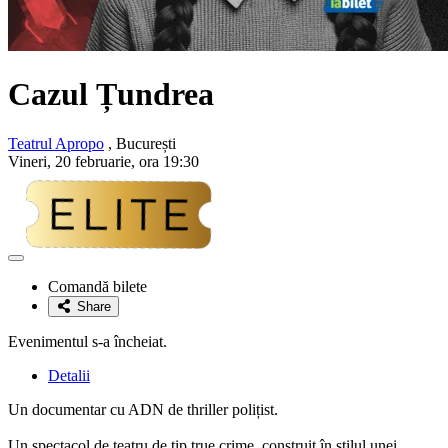
Cazul Țundrea
Teatrul Apropo
, București
Vineri, 20 februarie, ora 19:30
Adaugă
la
Comandă bilete
favorite
Share
Evenimentul s-a încheiat.
Detalii
Un documentar cu ADN de thriller polițist.
Un spectacol de teatru de tip true crime, construit în stilul unei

+ + +

[YOUR INSTRUCTIONS]
Write out every line of text from the data without any changes, and leave the pictures out.

[TASK RESPONSE]
Cazul Țundrea
Teatrul Apropo
, București
Vineri, 20 februarie, ora 19:30
Adaugă
la
Comandă bilete
favorite
Share
Evenimentul s-a încheiat.
Detalii
Un documentar cu ADN de thriller polițist.
Un spectacol de teatru de tip true crime, construit în stilul unei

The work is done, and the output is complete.